In May 1932, at the age of 18, Oppenheim moved to Paris from Basel, Switzerland and sporadically attended the Académie de la Grande Chaumière to study painting. Her first studio was a hotel room at Montparnasse Hotel in Paris. At this time she produced mainly paintings and drawings. In 1933, Oppenheim met Hans Arp and Alberto Giacometti. After visiting her studio and seeing her work, Arp and Giacometti invited her to participate in the Surrealist exhibition in the “Salon des Surindépendants,” held in Paris between 27 October and 26 November. Oppenheim later met André Breton and began to participate in meetings at the Café de la Place Blanche with the Surrealist circle. She impressed the surrealists with her uninhibited behavior. Shortly after she began to attend meetings regularly with Breton and other acquaintances, Oppenheim's circle was joined by other Surrealist artists such as Marcel Duchamp, Max Ernst, and Man Ray. The conceptual approach favored by Marcel Duchamp, Max Ernst, and Francis Picabia became important to her work.

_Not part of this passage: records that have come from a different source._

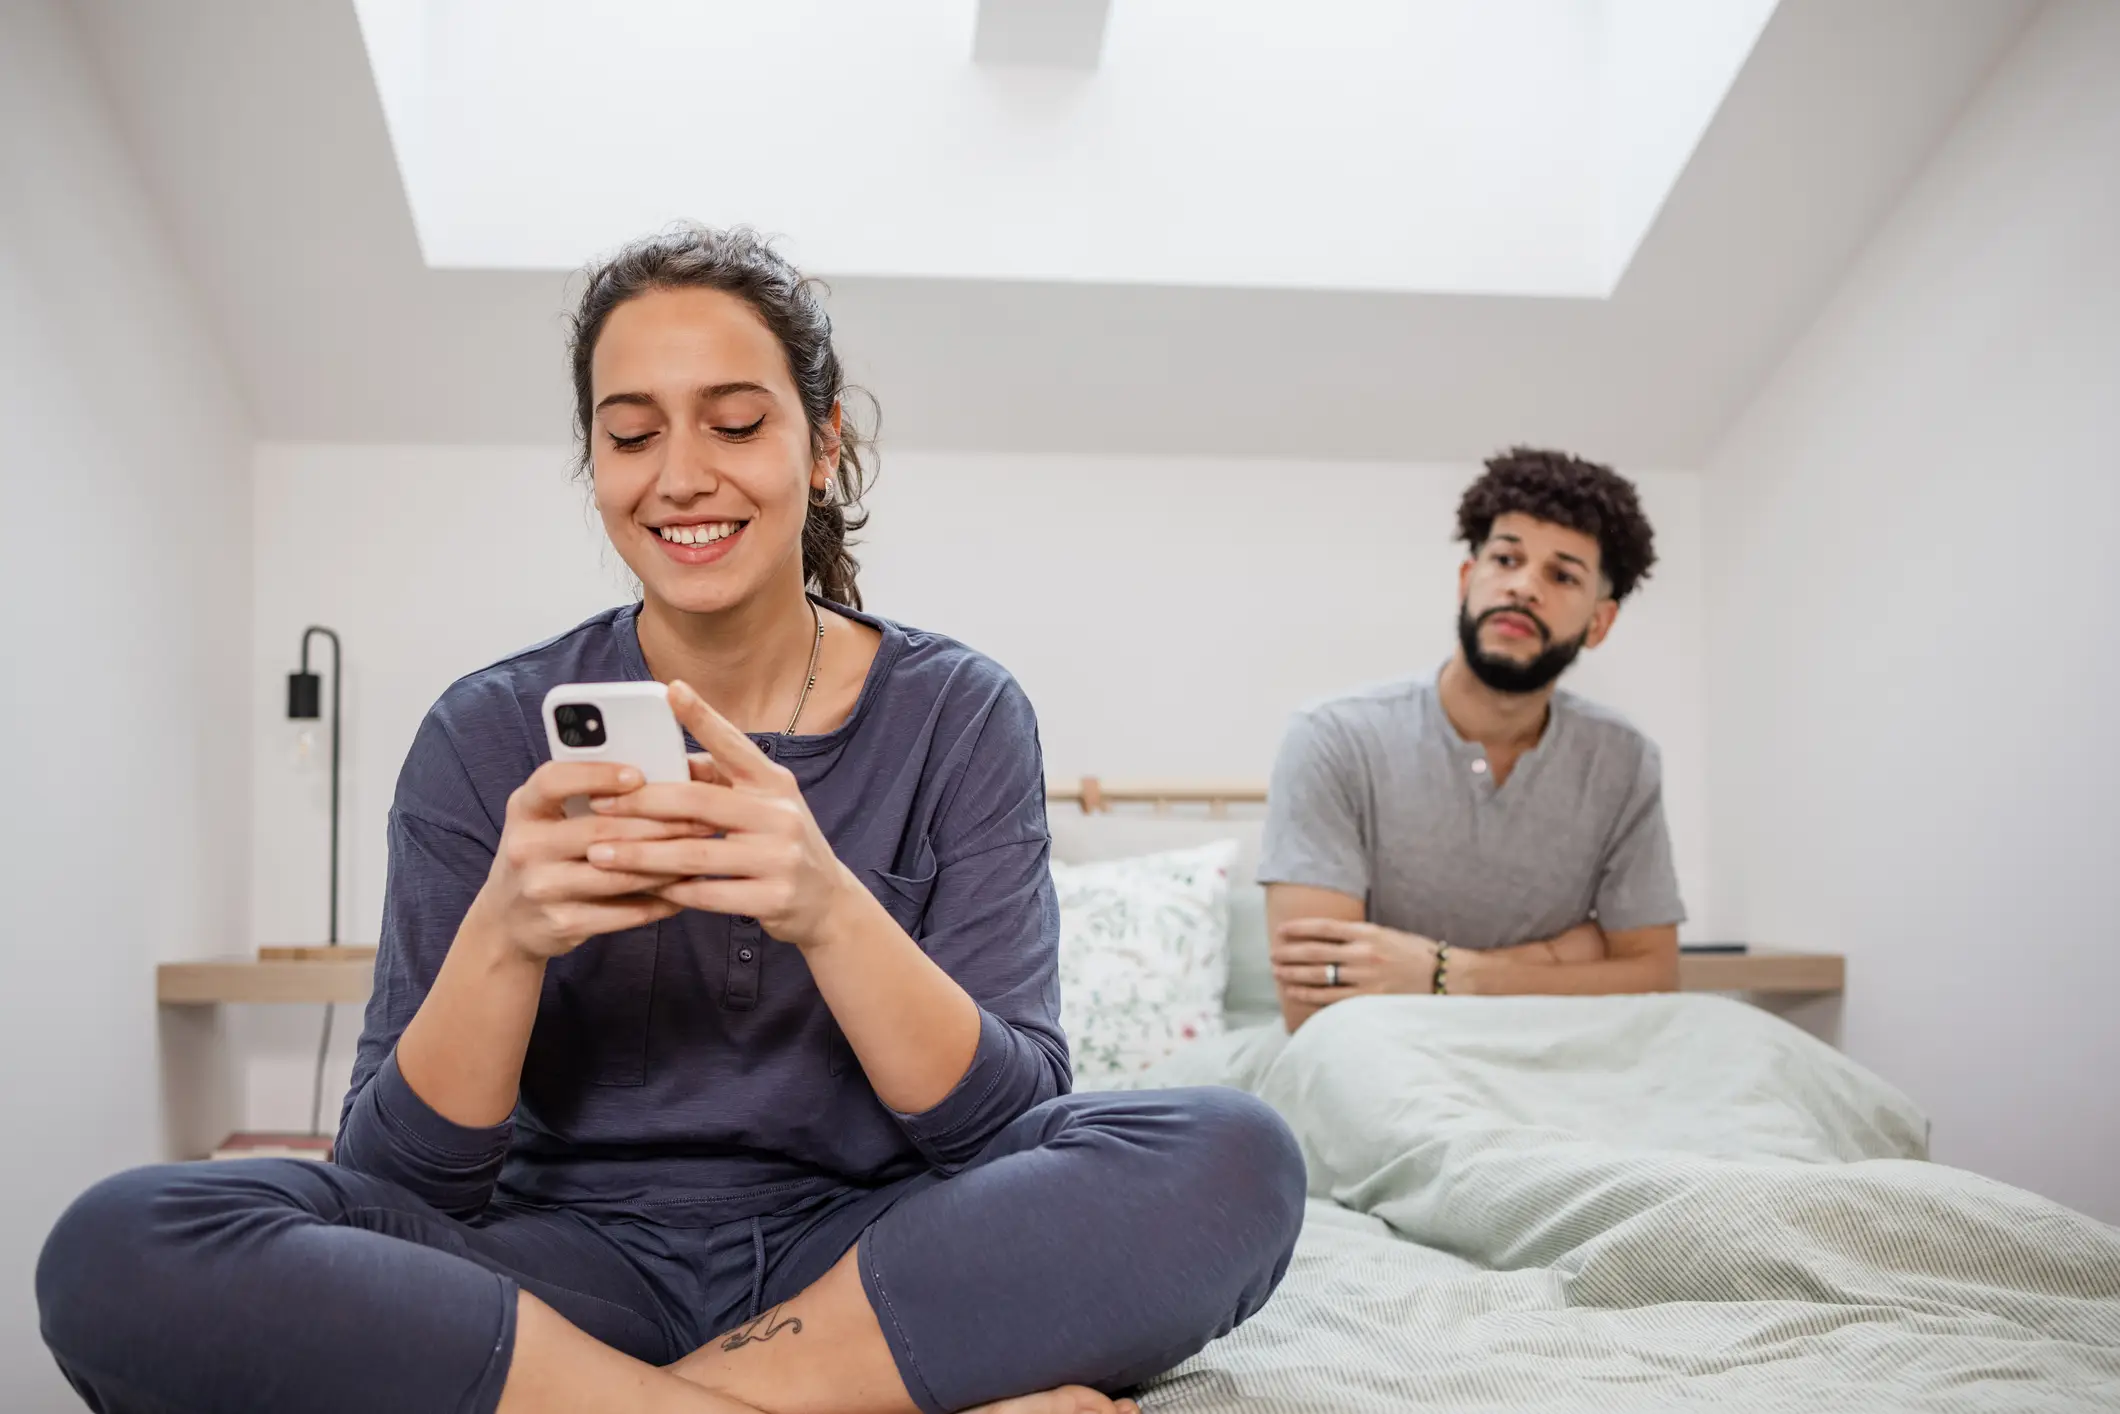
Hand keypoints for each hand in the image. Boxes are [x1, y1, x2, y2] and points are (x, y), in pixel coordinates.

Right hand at [475, 760, 690, 960]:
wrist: (508, 920)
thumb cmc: (545, 854)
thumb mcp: (548, 818)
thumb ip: (587, 796)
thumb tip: (660, 773)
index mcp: (524, 809)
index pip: (553, 781)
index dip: (596, 775)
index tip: (639, 775)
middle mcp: (525, 847)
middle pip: (599, 830)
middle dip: (659, 823)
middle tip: (701, 817)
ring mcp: (541, 888)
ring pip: (617, 874)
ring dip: (665, 864)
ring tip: (700, 852)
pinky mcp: (561, 923)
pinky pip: (621, 912)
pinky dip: (658, 901)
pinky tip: (684, 891)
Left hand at [581, 679, 860, 947]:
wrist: (827, 902)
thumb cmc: (779, 843)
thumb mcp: (762, 805)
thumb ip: (720, 783)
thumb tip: (664, 761)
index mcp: (774, 783)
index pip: (733, 744)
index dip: (702, 717)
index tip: (671, 690)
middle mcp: (780, 814)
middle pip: (699, 802)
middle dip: (641, 803)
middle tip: (598, 803)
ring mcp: (780, 858)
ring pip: (695, 854)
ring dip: (641, 855)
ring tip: (600, 854)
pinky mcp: (773, 898)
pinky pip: (706, 894)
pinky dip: (669, 892)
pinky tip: (640, 888)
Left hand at [1271, 918, 1439, 1009]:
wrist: (1444, 976)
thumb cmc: (1412, 953)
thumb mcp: (1385, 934)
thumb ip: (1356, 935)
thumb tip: (1321, 936)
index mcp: (1368, 932)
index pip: (1324, 927)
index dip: (1299, 928)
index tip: (1281, 930)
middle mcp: (1364, 953)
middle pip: (1315, 952)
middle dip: (1289, 952)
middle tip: (1272, 954)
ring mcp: (1366, 978)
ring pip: (1319, 975)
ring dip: (1293, 973)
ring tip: (1277, 971)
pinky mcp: (1368, 999)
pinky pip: (1330, 998)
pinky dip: (1308, 993)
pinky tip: (1293, 990)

After Oppenheim moved to Paris, her first contacts became Alberto Giacommetti and Hans Arp. She was then introduced to Marcel Duchamp and Man Ray, and was in 1936 asked to exhibit her work in a show at the Museum of Modern Art in New York. Her paintings were hung alongside those in the Paris and New York art scenes, including Salvador Dali and Giacommetti. After the exhibion of Object Man Ray annointed Oppenheim as "Surrealism's 'muse.'"

Oppenheim fit in with the Surrealists because she was seeking "acceptance and approval for the way she was living her life." She was skeptical of any concrete ideology, and Surrealism allowed her to experiment within her art. This is evident in her painting Sitting Figure with Shrunken Fingers, which has been described as "sexless, featureless, placeless...a portrait of the attitude of its maker."

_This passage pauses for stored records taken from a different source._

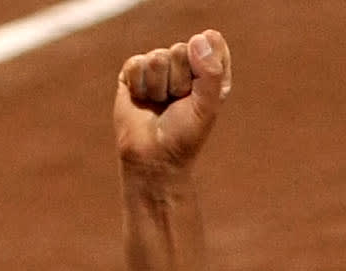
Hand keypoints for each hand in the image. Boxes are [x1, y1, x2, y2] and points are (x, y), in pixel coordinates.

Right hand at [113, 30, 229, 176]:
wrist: (152, 157)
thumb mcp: (207, 106)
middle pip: (181, 49)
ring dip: (158, 88)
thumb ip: (211, 72)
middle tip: (176, 104)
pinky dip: (139, 87)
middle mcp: (184, 63)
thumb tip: (197, 39)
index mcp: (209, 69)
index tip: (200, 92)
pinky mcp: (134, 71)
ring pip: (158, 57)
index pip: (211, 42)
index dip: (205, 65)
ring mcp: (158, 65)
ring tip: (159, 104)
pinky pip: (136, 64)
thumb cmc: (184, 135)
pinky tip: (142, 100)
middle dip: (178, 81)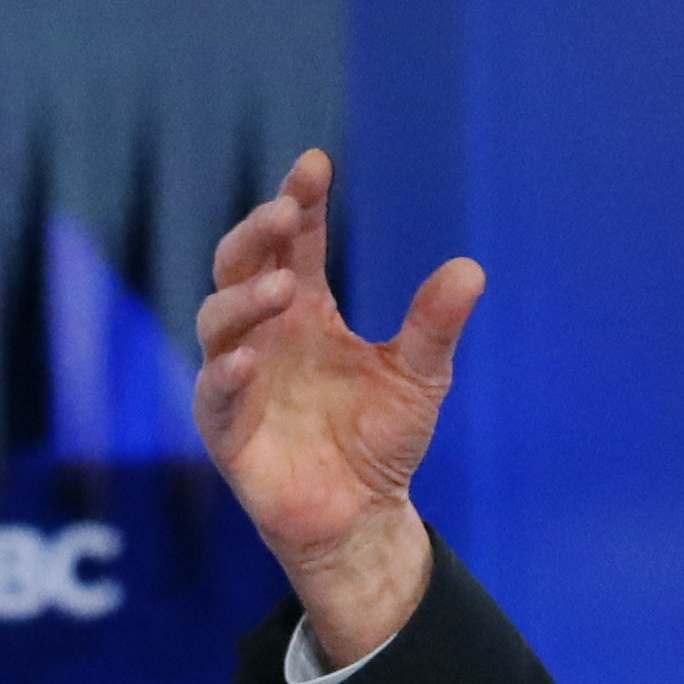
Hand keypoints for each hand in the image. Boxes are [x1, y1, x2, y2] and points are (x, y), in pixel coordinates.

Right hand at [195, 147, 482, 665]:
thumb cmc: (381, 440)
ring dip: (246, 298)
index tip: (316, 165)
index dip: (301, 202)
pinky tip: (247, 359)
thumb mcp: (419, 377)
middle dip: (259, 234)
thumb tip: (470, 268)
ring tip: (284, 286)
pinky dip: (225, 373)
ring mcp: (239, 377)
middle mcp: (266, 333)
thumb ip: (434, 325)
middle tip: (287, 212)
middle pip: (242, 265)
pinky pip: (214, 395)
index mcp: (308, 311)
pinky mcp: (226, 430)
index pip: (296, 243)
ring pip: (218, 320)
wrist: (362, 518)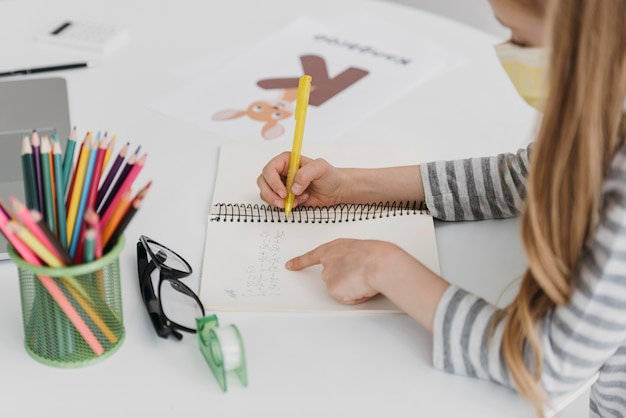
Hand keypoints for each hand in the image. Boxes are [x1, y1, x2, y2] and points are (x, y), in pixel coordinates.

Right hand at [257, 152, 343, 208]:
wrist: (335, 190)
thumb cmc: (329, 175)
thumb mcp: (321, 168)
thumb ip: (305, 174)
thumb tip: (293, 188)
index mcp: (286, 160)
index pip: (270, 169)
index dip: (273, 181)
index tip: (284, 192)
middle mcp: (281, 172)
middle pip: (263, 181)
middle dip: (271, 193)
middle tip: (283, 201)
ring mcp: (281, 185)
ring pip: (266, 193)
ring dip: (277, 201)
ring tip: (295, 201)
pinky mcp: (284, 196)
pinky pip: (275, 202)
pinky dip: (284, 205)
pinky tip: (298, 202)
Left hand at [287, 238, 449, 331]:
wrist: (379, 263)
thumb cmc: (375, 255)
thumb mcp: (359, 250)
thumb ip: (349, 258)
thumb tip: (353, 269)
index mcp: (333, 248)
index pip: (311, 256)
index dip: (300, 262)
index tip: (290, 265)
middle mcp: (328, 261)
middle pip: (331, 277)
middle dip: (345, 280)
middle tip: (361, 274)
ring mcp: (329, 276)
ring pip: (340, 288)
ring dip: (352, 288)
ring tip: (364, 279)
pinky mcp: (333, 290)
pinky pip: (346, 298)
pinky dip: (355, 296)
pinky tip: (362, 287)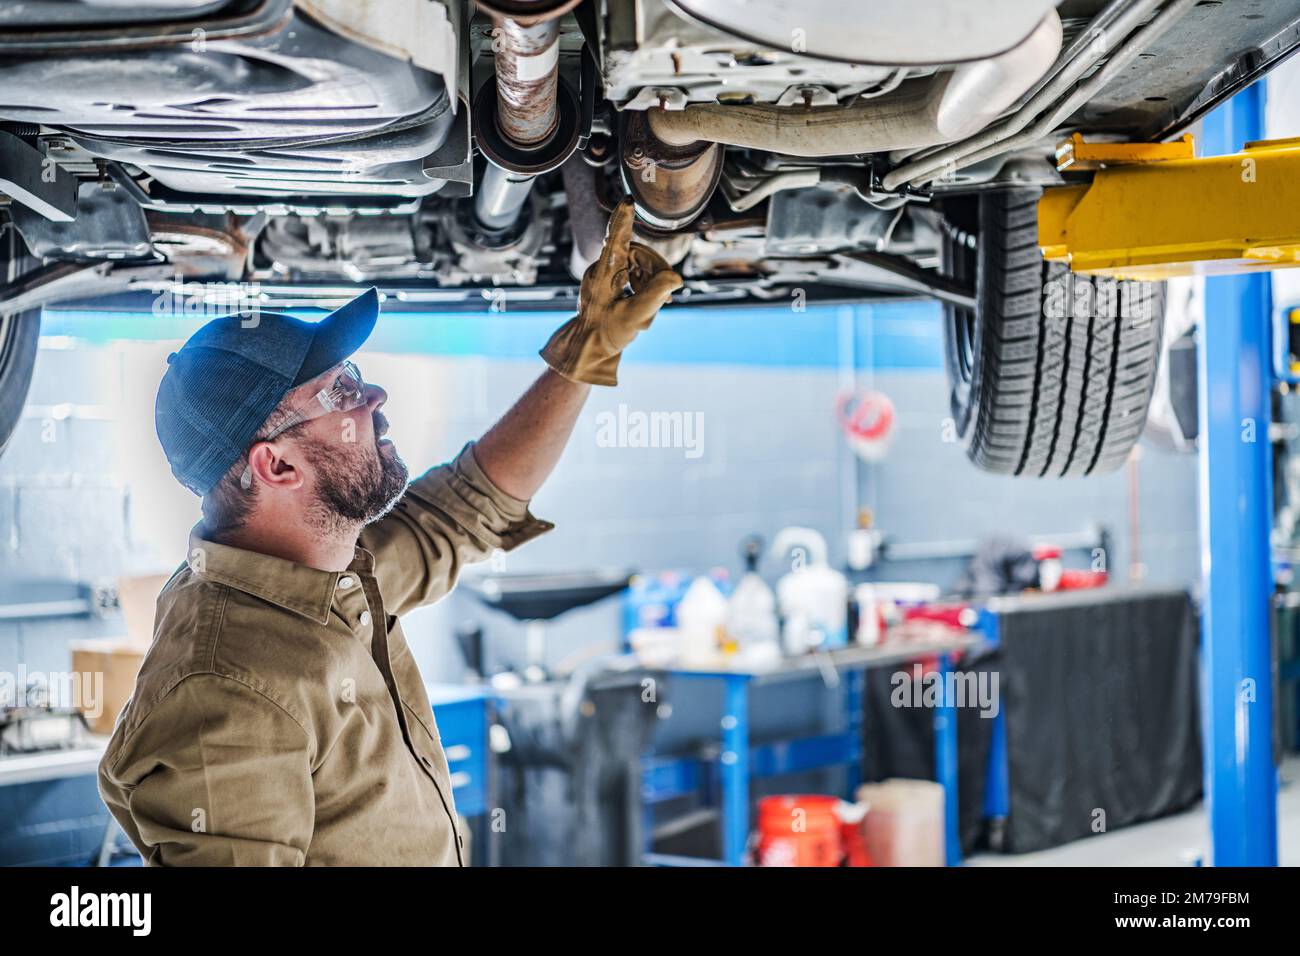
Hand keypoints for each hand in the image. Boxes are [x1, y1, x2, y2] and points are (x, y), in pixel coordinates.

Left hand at [539, 199, 682, 385]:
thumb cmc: (607, 333)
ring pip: (638, 263)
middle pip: (639, 254)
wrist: (588, 347)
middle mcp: (602, 267)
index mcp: (605, 272)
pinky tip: (647, 303)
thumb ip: (655, 295)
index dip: (624, 219)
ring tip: (650, 307)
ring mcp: (604, 273)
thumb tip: (675, 278)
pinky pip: (633, 272)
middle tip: (667, 297)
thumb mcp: (635, 317)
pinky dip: (644, 285)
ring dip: (650, 282)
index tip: (628, 201)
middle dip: (655, 272)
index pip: (617, 239)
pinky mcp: (608, 279)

Oppenheim experimented with diverse styles throughout her career, including while she identified as a Surrealist. She experimented with “veristic surrealism” and had a quality of openness that allowed her work to maintain relevance. Unlike other Surrealists that viewed dreams as a way to unlock the subconscious, Oppenheim used painting and her dreams as an “analogy to its (the subconsciousness’) forms. Likewise, Oppenheim used versatile symbols, partly influenced by Carl Jung, that provided mystery and ambiguity. Similarly, unlike other Surrealists Oppenheim used symbols with a “fluid and changeable impact” and produced works that were cohesive through frequent and organized ideas rather than formal language. To direct viewers towards her meaning, she would strategically title her works.

Nonetheless, Oppenheim’s Object persists as an example of “Surrealist fetishism,” as its function follows its form; the fur on the cup renders it not functional.